Keypoint correspondence data:
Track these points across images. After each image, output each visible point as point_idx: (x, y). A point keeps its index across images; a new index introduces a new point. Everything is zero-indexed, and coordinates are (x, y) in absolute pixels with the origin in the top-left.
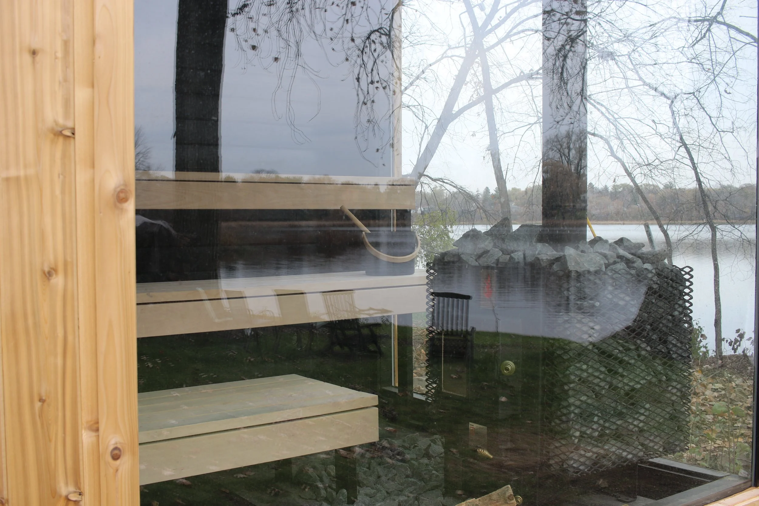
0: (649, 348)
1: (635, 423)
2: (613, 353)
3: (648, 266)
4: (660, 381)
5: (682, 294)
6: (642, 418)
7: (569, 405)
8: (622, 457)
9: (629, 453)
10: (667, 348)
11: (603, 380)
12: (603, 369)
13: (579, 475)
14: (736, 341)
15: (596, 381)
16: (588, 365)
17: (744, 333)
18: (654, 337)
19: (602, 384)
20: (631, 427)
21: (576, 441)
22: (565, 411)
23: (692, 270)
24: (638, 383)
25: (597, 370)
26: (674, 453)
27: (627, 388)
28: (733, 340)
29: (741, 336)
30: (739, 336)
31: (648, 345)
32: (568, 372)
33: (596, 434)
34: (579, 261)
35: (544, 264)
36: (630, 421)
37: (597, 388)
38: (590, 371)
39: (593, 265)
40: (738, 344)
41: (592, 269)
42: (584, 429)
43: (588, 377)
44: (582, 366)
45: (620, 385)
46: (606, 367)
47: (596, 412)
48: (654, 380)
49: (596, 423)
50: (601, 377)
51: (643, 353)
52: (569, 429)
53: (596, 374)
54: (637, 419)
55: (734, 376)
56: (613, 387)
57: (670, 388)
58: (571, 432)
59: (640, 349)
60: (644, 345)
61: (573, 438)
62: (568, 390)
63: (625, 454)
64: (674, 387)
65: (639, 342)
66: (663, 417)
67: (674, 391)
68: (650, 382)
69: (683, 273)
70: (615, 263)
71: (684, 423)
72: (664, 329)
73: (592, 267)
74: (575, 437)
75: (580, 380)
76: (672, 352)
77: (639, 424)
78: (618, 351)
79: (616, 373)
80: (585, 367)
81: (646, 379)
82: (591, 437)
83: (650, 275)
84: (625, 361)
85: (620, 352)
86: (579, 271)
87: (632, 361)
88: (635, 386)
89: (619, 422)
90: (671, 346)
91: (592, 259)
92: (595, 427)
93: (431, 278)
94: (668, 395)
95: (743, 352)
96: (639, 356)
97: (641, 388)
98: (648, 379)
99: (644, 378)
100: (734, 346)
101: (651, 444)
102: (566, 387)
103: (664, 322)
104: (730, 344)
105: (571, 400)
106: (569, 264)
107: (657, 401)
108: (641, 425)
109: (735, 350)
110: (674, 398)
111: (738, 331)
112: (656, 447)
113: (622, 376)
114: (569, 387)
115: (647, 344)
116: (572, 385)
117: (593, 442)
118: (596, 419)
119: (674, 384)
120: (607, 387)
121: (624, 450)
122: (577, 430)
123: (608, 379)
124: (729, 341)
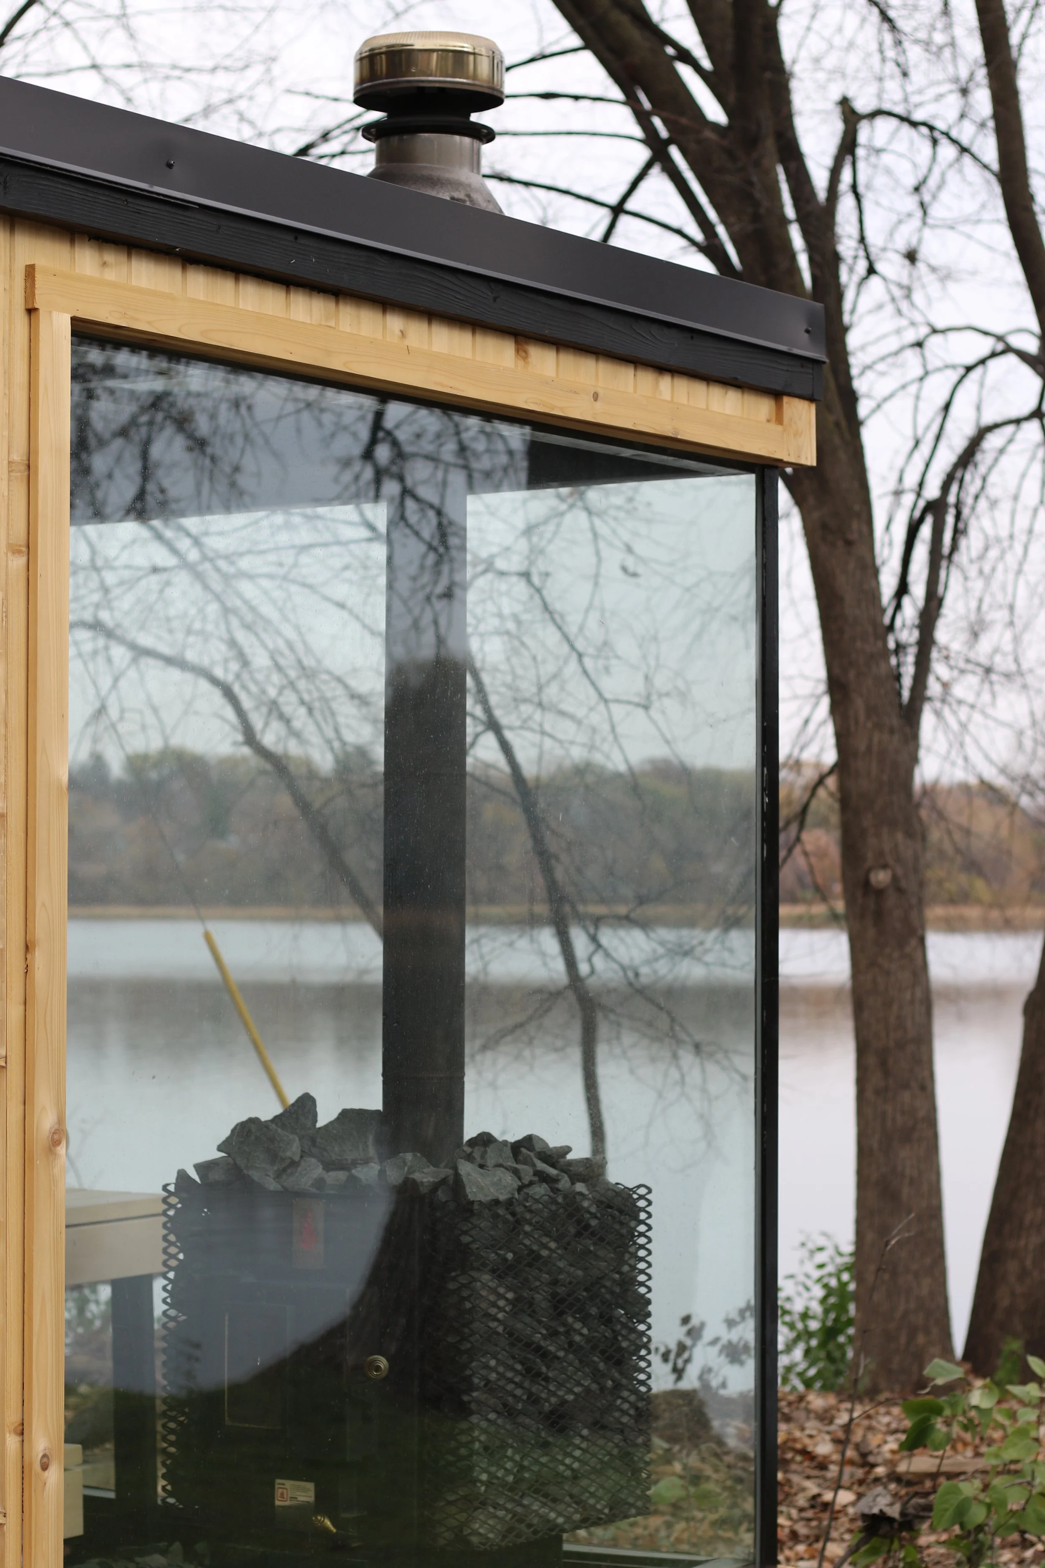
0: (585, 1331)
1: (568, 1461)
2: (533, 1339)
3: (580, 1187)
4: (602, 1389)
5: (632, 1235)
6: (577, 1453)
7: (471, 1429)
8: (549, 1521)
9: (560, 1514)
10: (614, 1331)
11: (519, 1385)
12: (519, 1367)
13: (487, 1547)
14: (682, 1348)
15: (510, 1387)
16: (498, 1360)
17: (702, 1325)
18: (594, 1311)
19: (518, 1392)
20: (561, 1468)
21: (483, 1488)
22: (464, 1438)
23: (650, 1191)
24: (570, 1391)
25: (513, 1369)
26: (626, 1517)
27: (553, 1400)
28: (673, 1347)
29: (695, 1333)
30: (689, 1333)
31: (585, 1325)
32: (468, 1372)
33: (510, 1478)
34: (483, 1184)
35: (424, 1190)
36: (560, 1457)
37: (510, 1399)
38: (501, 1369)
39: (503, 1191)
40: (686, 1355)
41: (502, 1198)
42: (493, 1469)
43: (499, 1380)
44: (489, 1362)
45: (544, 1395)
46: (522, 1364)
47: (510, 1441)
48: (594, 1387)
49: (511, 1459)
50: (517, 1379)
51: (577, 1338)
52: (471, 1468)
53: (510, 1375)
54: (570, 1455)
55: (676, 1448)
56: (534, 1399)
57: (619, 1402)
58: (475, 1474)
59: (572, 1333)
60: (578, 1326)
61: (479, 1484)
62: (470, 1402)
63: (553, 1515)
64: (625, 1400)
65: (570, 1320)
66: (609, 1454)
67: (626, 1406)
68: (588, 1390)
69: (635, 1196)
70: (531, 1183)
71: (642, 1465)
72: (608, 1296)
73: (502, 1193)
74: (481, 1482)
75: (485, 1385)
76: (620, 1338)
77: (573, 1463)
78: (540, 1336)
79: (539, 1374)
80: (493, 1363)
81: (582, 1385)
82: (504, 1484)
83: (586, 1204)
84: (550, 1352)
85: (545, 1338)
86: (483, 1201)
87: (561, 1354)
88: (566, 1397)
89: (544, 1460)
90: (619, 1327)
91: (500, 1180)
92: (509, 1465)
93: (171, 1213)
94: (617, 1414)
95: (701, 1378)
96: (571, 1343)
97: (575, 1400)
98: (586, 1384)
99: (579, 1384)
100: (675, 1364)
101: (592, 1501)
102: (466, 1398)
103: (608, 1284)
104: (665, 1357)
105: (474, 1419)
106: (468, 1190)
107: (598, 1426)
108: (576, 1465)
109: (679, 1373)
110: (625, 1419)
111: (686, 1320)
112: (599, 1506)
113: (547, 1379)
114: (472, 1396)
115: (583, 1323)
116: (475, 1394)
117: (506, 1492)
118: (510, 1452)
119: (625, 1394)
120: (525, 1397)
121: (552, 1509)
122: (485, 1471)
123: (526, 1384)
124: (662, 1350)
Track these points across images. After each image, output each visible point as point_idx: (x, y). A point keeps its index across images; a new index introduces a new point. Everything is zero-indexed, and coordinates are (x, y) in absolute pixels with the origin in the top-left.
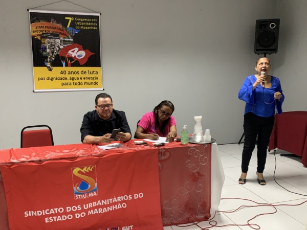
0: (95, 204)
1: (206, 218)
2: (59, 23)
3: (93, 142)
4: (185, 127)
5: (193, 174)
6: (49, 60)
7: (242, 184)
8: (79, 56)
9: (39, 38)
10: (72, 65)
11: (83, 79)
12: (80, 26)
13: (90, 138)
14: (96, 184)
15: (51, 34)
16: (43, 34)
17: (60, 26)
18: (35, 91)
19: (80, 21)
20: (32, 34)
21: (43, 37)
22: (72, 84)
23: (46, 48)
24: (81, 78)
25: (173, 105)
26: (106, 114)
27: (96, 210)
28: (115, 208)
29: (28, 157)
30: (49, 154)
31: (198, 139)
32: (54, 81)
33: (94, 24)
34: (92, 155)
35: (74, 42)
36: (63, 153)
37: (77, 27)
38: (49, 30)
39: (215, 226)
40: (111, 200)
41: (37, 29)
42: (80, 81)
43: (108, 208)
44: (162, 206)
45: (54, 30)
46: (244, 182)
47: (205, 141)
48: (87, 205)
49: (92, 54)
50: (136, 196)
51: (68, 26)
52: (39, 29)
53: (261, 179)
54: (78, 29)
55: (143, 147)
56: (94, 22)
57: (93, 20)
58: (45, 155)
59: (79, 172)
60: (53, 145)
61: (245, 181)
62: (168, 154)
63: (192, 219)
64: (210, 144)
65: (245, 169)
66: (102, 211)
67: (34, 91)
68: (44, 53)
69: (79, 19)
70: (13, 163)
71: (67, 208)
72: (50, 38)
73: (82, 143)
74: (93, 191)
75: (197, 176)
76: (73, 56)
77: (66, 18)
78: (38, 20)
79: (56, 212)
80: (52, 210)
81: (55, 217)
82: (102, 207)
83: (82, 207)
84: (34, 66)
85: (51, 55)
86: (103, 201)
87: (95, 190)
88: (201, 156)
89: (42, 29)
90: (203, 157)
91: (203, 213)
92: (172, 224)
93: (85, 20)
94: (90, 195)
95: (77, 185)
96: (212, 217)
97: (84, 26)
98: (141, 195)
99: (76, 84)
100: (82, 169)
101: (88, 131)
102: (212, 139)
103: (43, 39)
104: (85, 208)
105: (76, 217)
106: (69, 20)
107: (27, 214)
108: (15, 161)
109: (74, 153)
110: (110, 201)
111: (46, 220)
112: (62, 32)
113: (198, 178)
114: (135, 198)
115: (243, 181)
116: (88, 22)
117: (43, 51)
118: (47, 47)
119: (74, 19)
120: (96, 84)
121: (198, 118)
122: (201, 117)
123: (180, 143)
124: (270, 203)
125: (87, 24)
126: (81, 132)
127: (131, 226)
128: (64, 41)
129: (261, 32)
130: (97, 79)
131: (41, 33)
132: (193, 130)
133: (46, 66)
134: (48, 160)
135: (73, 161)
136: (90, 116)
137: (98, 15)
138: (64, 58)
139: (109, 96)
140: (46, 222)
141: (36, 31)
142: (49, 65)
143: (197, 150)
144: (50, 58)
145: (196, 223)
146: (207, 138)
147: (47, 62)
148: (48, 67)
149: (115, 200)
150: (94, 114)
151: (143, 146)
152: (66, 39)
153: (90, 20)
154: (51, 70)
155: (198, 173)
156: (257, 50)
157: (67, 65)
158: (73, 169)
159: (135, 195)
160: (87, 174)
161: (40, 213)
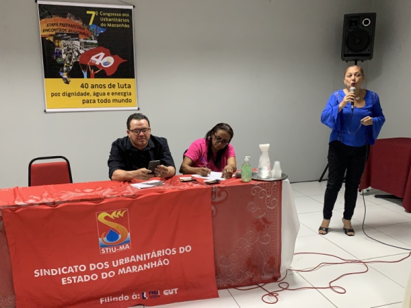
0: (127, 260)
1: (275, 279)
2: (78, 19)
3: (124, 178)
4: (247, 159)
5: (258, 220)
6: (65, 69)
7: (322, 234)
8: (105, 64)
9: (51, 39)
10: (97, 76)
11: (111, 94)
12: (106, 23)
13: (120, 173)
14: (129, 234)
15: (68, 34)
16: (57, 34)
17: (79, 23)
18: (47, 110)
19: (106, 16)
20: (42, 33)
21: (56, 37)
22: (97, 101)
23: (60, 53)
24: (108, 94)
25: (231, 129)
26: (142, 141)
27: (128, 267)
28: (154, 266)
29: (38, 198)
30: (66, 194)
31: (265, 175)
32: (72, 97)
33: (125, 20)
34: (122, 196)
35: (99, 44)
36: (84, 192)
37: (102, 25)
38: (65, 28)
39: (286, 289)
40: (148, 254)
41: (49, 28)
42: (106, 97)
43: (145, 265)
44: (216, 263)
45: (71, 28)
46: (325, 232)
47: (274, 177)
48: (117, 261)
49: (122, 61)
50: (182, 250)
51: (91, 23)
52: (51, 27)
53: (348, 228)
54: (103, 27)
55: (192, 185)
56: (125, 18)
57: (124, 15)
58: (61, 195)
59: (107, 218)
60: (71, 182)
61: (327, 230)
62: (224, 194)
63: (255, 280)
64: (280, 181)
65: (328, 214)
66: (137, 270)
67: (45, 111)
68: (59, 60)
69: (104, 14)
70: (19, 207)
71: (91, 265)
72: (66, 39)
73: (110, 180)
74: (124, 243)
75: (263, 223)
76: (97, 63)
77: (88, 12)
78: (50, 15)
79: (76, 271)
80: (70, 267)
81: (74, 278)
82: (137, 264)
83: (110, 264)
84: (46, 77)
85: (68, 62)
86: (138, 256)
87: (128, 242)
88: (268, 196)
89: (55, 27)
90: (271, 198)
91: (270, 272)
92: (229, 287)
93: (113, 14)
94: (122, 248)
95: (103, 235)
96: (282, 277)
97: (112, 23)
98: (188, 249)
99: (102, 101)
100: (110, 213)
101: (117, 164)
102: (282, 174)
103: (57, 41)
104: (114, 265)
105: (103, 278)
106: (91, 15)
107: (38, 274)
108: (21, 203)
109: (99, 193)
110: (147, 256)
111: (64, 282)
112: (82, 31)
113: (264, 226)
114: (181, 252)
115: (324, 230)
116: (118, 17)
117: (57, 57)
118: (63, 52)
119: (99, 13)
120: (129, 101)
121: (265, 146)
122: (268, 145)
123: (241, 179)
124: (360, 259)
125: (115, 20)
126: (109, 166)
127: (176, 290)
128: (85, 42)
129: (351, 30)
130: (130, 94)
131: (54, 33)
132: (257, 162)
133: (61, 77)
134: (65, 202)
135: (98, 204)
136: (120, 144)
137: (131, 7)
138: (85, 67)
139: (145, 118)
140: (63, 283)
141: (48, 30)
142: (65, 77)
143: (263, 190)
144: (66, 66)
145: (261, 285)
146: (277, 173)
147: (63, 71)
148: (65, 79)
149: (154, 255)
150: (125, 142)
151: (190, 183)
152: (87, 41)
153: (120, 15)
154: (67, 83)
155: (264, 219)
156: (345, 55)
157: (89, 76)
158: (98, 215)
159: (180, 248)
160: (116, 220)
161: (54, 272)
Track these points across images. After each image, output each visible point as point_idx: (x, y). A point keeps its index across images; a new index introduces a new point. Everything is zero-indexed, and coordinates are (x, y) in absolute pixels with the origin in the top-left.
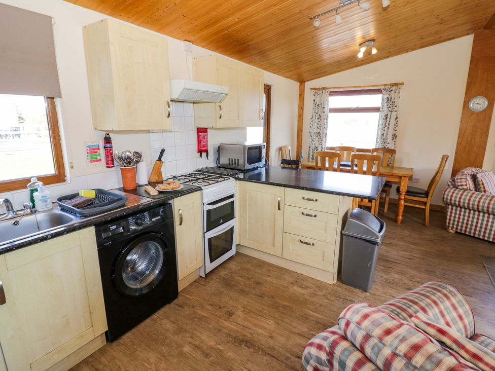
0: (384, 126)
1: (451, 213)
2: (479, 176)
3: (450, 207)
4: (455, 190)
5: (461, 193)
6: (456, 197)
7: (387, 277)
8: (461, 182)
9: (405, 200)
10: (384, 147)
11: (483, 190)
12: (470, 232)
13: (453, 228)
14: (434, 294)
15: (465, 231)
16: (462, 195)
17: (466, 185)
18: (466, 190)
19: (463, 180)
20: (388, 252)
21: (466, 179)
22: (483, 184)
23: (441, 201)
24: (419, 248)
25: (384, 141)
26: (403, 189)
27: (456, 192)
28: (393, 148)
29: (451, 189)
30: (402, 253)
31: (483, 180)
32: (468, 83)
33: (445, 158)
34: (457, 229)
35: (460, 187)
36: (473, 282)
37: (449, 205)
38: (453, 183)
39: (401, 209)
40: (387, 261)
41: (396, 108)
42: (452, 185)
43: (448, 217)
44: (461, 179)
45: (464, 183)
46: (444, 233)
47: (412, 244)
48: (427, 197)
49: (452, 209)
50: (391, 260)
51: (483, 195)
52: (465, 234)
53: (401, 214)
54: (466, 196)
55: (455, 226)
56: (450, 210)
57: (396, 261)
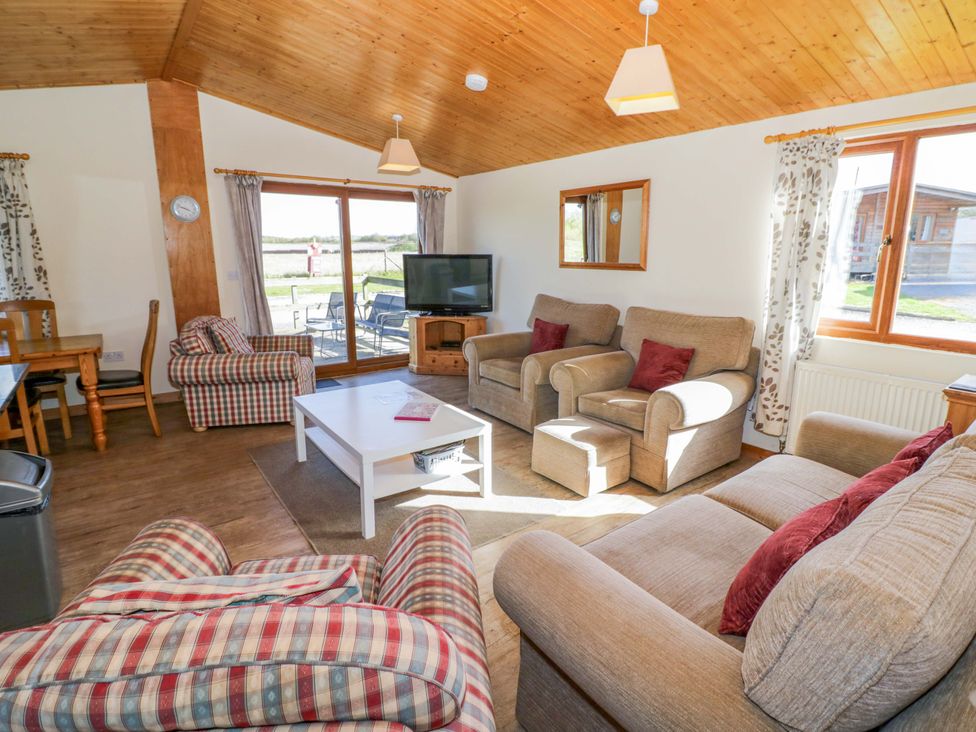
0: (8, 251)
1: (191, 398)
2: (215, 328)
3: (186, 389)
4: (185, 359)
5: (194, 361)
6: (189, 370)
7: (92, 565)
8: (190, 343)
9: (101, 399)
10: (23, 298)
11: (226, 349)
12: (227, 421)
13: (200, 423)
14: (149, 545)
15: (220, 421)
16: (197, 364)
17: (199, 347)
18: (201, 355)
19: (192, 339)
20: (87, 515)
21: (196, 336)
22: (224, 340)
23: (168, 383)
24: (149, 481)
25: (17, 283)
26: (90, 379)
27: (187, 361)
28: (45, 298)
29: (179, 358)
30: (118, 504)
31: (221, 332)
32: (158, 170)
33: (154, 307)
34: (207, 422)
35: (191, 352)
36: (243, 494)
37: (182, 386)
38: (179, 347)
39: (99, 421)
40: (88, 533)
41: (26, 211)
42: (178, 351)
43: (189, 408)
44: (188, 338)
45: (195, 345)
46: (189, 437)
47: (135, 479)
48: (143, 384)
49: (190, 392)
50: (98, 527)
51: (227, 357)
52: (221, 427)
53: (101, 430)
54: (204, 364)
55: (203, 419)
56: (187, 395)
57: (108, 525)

- _What is required_:
Reproduce exactly the section above that begins at the line containing "72: (50, 38)" and ends at the line containing "93: (85, 20)", leaving out all other lines.

- _Solution for this problem_:
72: (50, 38)
73: (82, 143)
74: (93, 191)
75: (197, 176)
76: (73, 56)
77: (66, 18)
78: (38, 20)
79: (56, 212)
80: (52, 210)
81: (55, 217)
82: (102, 207)
83: (82, 207)
84: (34, 66)
85: (51, 55)
86: (103, 201)
87: (95, 190)
88: (201, 156)
89: (42, 29)
90: (203, 157)
91: (203, 213)
92: (172, 224)
93: (85, 20)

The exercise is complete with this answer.